For those doing this with more than one card, Mr. Sojka suggests using a spreadsheet to keep track of sign-ups, minimum spends – some cards require users to buy a certain amount before the bonus points kick in – and when cards gets cancelled. The last part is key, because you need to know when to apply again. Typically, you have to wait six to eight months to apply again, but some companies will issue a new card sooner, he says.
The best cards for churning, he says, are the ones where you get big bonuses and can reapply after a handful of months. The MBNA Alaska Airlines World Elite Mastercard, which comes with 30,000 bonus points after you spend $1,000 on the card, and the MBNA Best Western Mastercard, which comes with 20,000 sign-up points, are Mr. Sojka’s top cards for churning. You can reapply for both after three months.
The TD Aeroplan Visa Infinite, which comes with a fee as well as 15,000 sign-up points, can be renewed six months after cancelling, he says, while most American Express cards can be renewed after six or eight months. But Amex, Mr. Sojka notes, has terms stating that only new customers are eligible for the bonus, but some people do get it a second time around. “Churning Amex is hit-and-miss,” he says.
CAREFUL WITH YOUR CREDIT SCORE
One of Mr. Bailey’s biggest worries with churning has been the effect it might have on his credit score. But churning itself doesn’t necessarily hurt one’s score, says Julie Kuzmic, director of consumer advocacy at Equifax.
Assigning credit scores is a complicated process and many factors are involved in determining a rating.
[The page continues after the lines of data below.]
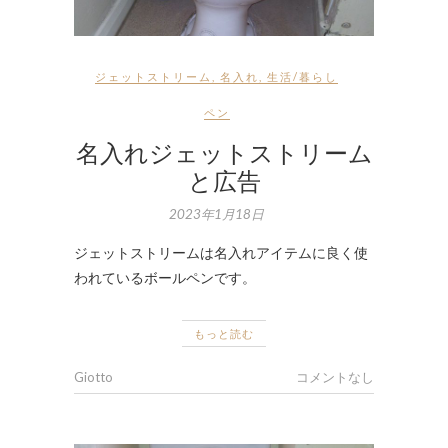
ジェットストリーム
,
名入れ
,
生活/暮らし
ペン
名入れジェットストリーム
と広告
2023年1月18日
ジェットストリームは名入れアイテムに良く使
われているボールペンです。
もっと読む
Giotto
コメントなし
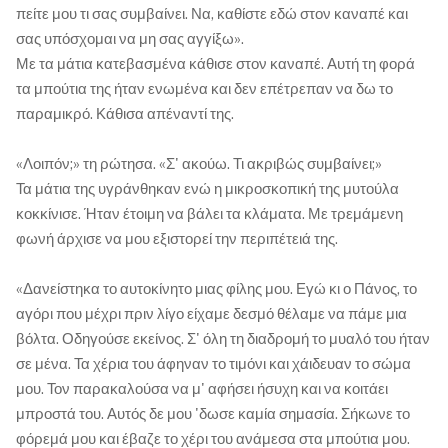
πείτε μου τι σας συμβαίνει. Να, καθίστε εδώ στον καναπέ και
σας υπόσχομαι να μη σας αγγίξω».
Με τα μάτια κατεβασμένα κάθισε στον καναπέ. Αυτή τη φορά
τα μπούτια της ήταν ενωμένα και δεν επέτρεπαν να δω το
παραμικρό. Κάθισα απέναντί της.
«Λοιπόν;» τη ρώτησα. «Σ' ακούω. Τι ακριβώς συμβαίνει;»
Τα μάτια της υγράνθηκαν ενώ η μικροσκοπική της μυτούλα
κοκκίνισε. Ήταν έτοιμη να βάλει τα κλάματα. Με τρεμάμενη
φωνή άρχισε να μου εξιστορεί την περιπέτειά της.
«Δανείστηκα το αυτοκίνητο μιας φίλης μου. Εγώ κι ο Πάνος, το
αγόρι που μέχρι πριν λίγο είχαμε δεσμό θέλαμε να πάμε μια
βόλτα. Οδηγούσε εκείνος. Σ' όλη τη διαδρομή το μυαλό του ήταν
σε μένα. Τα χέρια του άφηναν το τιμόνι και χάιδευαν το σώμα
μου. Τον παρακαλούσα να μ' αφήσει ήσυχη και να κοιτάει
μπροστά του. Αυτός δε μου 'δωσε καμία σημασία. Σήκωνε το
φόρεμά μου και έβαζε το χέρι του ανάμεσα στα μπούτια μου.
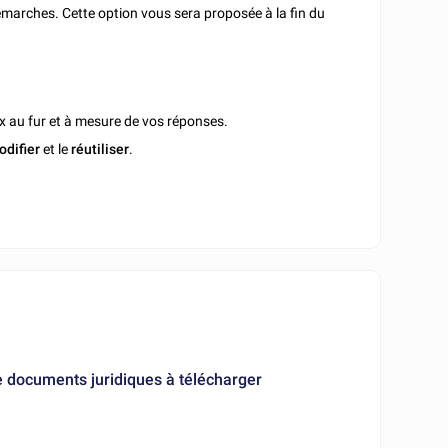
marches. Cette option vous sera proposée à la fin du
x au fur et à mesure de vos réponses.
odifier
et le
réutiliser
.
e documents juridiques à télécharger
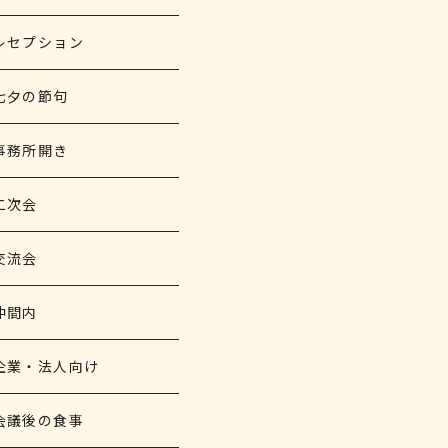
レセプション
七夕の節句
事務所開き
二次会
交流会
仲間内
企業・法人向け
会議後の食事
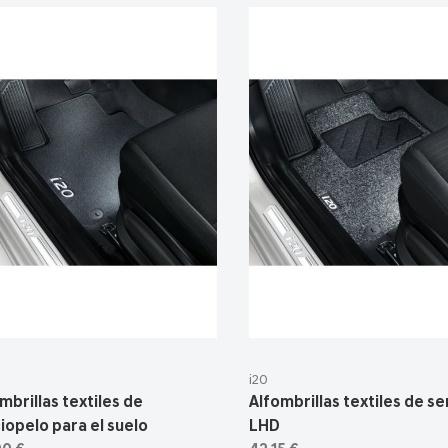
i20
mbrillas textiles de
Alfombrillas textiles de ser
iopelo para el suelo
LHD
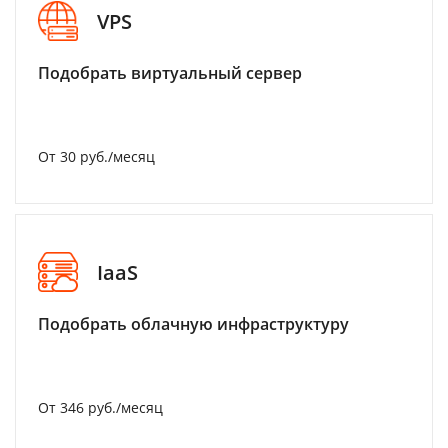
VPS
Подобрать виртуальный сервер
От 30 руб./месяц
IaaS
Подобрать облачную инфраструктуру
От 346 руб./месяц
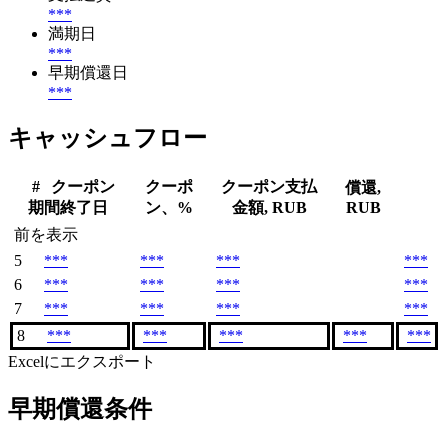
***
満期日
***
早期償還日
***
キャッシュフロー
#
クーポン
クーポ
クーポン支払
償還,
期間終了日
ン、%
金額, RUB
RUB
前を表示
5
***
***
***
***
6
***
***
***
***
7
***
***
***
***
8
***
***
***
***
***
Excelにエクスポート
早期償還条件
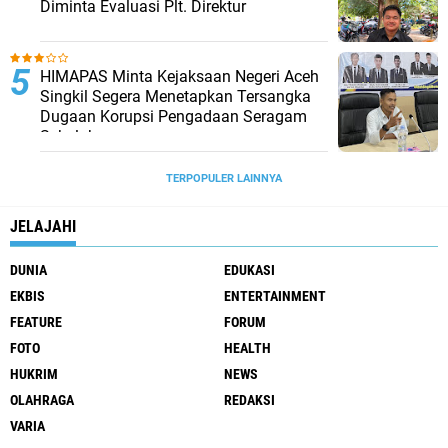
Diminta Evaluasi Plt. Direktur
HIMAPAS Minta Kejaksaan Negeri Aceh
Singkil Segera Menetapkan Tersangka
Dugaan Korupsi Pengadaan Seragam
Sekolah
TERPOPULER LAINNYA
JELAJAHI
DUNIA
EDUKASI
EKBIS
ENTERTAINMENT
FEATURE
FORUM
FOTO
HEALTH
HUKRIM
NEWS
OLAHRAGA
REDAKSI
VARIA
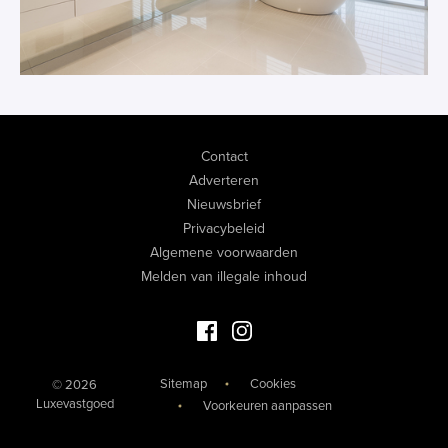
Contact
Adverteren
Nieuwsbrief
Privacybeleid
Algemene voorwaarden
Melden van illegale inhoud
Facebook Luxevastgoed
Instagram Luxevastgoed
Sitemap
Cookies
© 2026
Luxevastgoed
Voorkeuren aanpassen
When it comes to churning, scores can be affected in two ways: If the average age of one’s accounts is less than 12 months, and if there are too many “hard inquiries,” which occur when someone is applying for credit.
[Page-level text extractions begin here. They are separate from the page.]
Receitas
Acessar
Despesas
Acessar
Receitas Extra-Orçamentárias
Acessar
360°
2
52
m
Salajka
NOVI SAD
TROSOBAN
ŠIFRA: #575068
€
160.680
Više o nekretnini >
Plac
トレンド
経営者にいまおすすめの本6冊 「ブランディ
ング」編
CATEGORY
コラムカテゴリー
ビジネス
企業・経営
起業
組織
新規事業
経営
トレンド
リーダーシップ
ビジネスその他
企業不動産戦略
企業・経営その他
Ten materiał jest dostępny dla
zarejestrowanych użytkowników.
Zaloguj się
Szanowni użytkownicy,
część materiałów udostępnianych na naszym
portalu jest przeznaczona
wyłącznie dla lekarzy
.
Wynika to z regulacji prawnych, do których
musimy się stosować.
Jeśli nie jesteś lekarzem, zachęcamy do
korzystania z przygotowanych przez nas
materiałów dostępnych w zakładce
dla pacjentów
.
The point of a credit score is to determine if a person is likely to repay their obligation, Ms. Kuzmic says, and so holding an account for a short time and repeatedly applying for credit might be a sign someone is desperate to borrow and may have trouble making payments, she says.
These things matter more if you’ve already done something that lowers your score. If you’ve, say, missed a few payments in the past, then a hard inquiry will affect your credit score more than it would someone who has a pristine record of repayments. While scores don’t take into account entire histories – typically, only the past three years of hard inquiries matter – if you do miss a payment during your churning adventures, then you could be penalized retroactively for the number of hard inquiries made in prior years, she says.
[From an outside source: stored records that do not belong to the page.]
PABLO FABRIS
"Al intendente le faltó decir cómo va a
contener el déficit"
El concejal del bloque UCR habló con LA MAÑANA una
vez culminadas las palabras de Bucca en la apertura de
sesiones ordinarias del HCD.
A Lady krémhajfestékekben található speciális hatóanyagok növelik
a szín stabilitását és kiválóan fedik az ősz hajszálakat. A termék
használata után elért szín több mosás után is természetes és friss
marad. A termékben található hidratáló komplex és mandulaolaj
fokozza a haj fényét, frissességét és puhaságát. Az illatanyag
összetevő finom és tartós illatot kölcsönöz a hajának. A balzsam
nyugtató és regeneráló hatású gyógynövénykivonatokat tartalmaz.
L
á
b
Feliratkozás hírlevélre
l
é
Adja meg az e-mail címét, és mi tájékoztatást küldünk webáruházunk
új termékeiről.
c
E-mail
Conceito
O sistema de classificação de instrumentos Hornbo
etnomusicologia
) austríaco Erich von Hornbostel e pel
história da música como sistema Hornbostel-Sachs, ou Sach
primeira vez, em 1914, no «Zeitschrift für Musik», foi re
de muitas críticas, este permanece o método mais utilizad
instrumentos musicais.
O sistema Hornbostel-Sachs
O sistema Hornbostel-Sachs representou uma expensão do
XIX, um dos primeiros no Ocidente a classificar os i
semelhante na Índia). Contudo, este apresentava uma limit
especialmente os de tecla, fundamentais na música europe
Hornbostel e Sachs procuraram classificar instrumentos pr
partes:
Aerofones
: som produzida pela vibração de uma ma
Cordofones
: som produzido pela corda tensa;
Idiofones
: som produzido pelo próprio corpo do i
Still, it’s possible to have a stellar credit score and churn. At The Globe and Mail’s request, Mr. Bailey checked his score for free through Borrowell, which uses Equifax for its credit-rating checks. It showed that he had at least 16 closed credit cards, all with nothing owing, and that the first one was opened in August, 1995.
Despite all the openings and closings though, Mr. Bailey, who says he’s never missed a payment on any of his bills, has a credit score of 833. The Canadian average is 745, according to Borrowell, and 900 is a perfect score. “It appears that a lifetime of chasing credit cards has left me with some great vacations,” and a credit score that is none the worse for wear, he says.